Repeat the entries that appear below, exactly and in full.
___ DATASET ENTRIES ___
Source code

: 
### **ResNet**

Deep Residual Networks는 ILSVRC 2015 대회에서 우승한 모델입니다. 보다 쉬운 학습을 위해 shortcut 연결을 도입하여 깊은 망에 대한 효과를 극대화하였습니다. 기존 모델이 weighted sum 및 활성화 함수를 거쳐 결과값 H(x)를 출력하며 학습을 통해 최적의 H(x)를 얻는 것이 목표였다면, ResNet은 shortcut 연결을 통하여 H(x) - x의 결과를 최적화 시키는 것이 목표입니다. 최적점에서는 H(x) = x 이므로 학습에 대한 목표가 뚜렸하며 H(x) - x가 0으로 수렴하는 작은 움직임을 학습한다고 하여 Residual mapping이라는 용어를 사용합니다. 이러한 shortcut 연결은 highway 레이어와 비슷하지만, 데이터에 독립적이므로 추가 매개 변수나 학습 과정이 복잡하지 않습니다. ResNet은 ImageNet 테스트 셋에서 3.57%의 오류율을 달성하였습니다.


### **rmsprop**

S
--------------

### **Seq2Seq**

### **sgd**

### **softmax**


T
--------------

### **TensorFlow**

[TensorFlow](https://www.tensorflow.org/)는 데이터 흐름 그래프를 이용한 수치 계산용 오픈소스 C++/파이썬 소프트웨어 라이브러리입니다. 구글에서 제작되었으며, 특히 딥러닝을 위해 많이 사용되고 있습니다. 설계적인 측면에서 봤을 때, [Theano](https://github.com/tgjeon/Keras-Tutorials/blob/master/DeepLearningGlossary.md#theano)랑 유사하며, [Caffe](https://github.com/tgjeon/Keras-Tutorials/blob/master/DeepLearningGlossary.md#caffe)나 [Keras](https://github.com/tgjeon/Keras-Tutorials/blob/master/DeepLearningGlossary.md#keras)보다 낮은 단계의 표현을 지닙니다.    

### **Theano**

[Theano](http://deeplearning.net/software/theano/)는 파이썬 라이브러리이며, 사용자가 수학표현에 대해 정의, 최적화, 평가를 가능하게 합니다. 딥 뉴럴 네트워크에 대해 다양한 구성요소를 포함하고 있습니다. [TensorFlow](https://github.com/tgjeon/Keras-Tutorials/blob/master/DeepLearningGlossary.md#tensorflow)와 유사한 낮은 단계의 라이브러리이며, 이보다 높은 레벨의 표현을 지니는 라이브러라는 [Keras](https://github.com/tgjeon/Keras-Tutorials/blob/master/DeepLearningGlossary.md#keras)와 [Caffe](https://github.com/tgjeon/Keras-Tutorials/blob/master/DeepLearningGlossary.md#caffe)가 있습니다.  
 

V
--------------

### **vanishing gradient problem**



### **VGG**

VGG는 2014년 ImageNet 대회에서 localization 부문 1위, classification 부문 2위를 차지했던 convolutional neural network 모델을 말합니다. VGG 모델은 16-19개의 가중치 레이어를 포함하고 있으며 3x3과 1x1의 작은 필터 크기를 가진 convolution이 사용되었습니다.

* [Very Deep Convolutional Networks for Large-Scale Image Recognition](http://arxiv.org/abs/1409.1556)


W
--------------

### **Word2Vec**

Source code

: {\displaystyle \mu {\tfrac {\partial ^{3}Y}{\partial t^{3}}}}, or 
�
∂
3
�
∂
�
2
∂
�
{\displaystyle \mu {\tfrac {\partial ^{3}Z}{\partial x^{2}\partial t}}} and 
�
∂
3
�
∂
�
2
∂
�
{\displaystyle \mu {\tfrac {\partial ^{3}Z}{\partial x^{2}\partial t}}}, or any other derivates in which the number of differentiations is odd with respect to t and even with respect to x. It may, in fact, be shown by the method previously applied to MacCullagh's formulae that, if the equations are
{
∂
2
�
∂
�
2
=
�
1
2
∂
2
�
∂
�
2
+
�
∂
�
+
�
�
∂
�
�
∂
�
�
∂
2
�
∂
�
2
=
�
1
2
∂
___
**WRITTEN RESPONSE:**
Source code

: 
### **ResNet**

Deep Residual Networks는 ILSVRC 2015 대회에서 우승한 모델입니다. 보다 쉬운 학습을 위해 shortcut 연결을 도입하여 깊은 망에 대한 효과를 극대화하였습니다. 기존 모델이 weighted sum 및 활성화 함수를 거쳐 결과값 H(x)를 출력하며 학습을 통해 최적의 H(x)를 얻는 것이 목표였다면, ResNet은 shortcut 연결을 통하여 H(x) - x의 결과를 최적화 시키는 것이 목표입니다. 최적점에서는 H(x) = x 이므로 학습에 대한 목표가 뚜렸하며 H(x) - x가 0으로 수렴하는 작은 움직임을 학습한다고 하여 Residual mapping이라는 용어를 사용합니다. 이러한 shortcut 연결은 highway 레이어와 비슷하지만, 데이터에 독립적이므로 추가 매개 변수나 학습 과정이 복잡하지 않습니다. ResNet은 ImageNet 테스트 셋에서 3.57%의 오류율을 달성하였습니다.


### **rmsprop**

S
--------------

### **Seq2Seq**

### **sgd**

### **softmax**


T
--------------

### **TensorFlow**

[TensorFlow](https://www.tensorflow.org/)는 데이터 흐름 그래프를 이용한 수치 계산용 오픈소스 C++/파이썬 소프트웨어 라이브러리입니다. 구글에서 제작되었으며, 특히 딥러닝을 위해 많이 사용되고 있습니다. 설계적인 측면에서 봤을 때, [Theano](https://github.com/tgjeon/Keras-Tutorials/blob/master/DeepLearningGlossary.md#theano)랑 유사하며, [Caffe](https://github.com/tgjeon/Keras-Tutorials/blob/master/DeepLearningGlossary.md#caffe)나 [Keras](https://github.com/tgjeon/Keras-Tutorials/blob/master/DeepLearningGlossary.md#keras)보다 낮은 단계의 표현을 지닙니다.    

### **Theano**

[Theano](http://deeplearning.net/software/theano/)는 파이썬 라이브러리이며, 사용자가 수학표현에 대해 정의, 최적화, 평가를 가능하게 합니다. 딥 뉴럴 네트워크에 대해 다양한 구성요소를 포함하고 있습니다. [TensorFlow](https://github.com/tgjeon/Keras-Tutorials/blob/master/DeepLearningGlossary.md#tensorflow)와 유사한 낮은 단계의 라이브러리이며, 이보다 높은 레벨의 표현을 지니는 라이브러라는 [Keras](https://github.com/tgjeon/Keras-Tutorials/blob/master/DeepLearningGlossary.md#keras)와 [Caffe](https://github.com/tgjeon/Keras-Tutorials/blob/master/DeepLearningGlossary.md#caffe)가 있습니다.  
 

V
--------------

### **vanishing gradient problem**



### **VGG**

VGG는 2014년 ImageNet 대회에서 localization 부문 1위, classification 부문 2위를 차지했던 convolutional neural network 모델을 말합니다. VGG 모델은 16-19개의 가중치 레이어를 포함하고 있으며 3x3과 1x1의 작은 필터 크기를 가진 convolution이 사용되었습니다.

* [Very Deep Convolutional Networks for Large-Scale Image Recognition](http://arxiv.org/abs/1409.1556)


W
--------------

### **Word2Vec**

Source code

: {\displaystyle \mu {\tfrac {\partial ^{3}Y}{\partial t^{3}}}}, or 
�
∂
3
�
∂
�
2
∂
�
{\displaystyle \mu {\tfrac {\partial ^{3}Z}{\partial x^{2}\partial t}}} and 
�
∂
3
�
∂
�
2
∂
�
{\displaystyle \mu {\tfrac {\partial ^{3}Z}{\partial x^{2}\partial t}}}, or any other derivates in which the number of differentiations is odd with respect to t and even with respect to x. It may, in fact, be shown by the method previously applied to MacCullagh's formulae that, if the equations are
{
∂
2
�
∂
�
2
=
�
1
2
∂
2
�
∂
�
2
+
�
∂
�
+
�
�
∂
�
�
∂
�
�
∂
2
�
∂
�
2
=
�
1
2
∂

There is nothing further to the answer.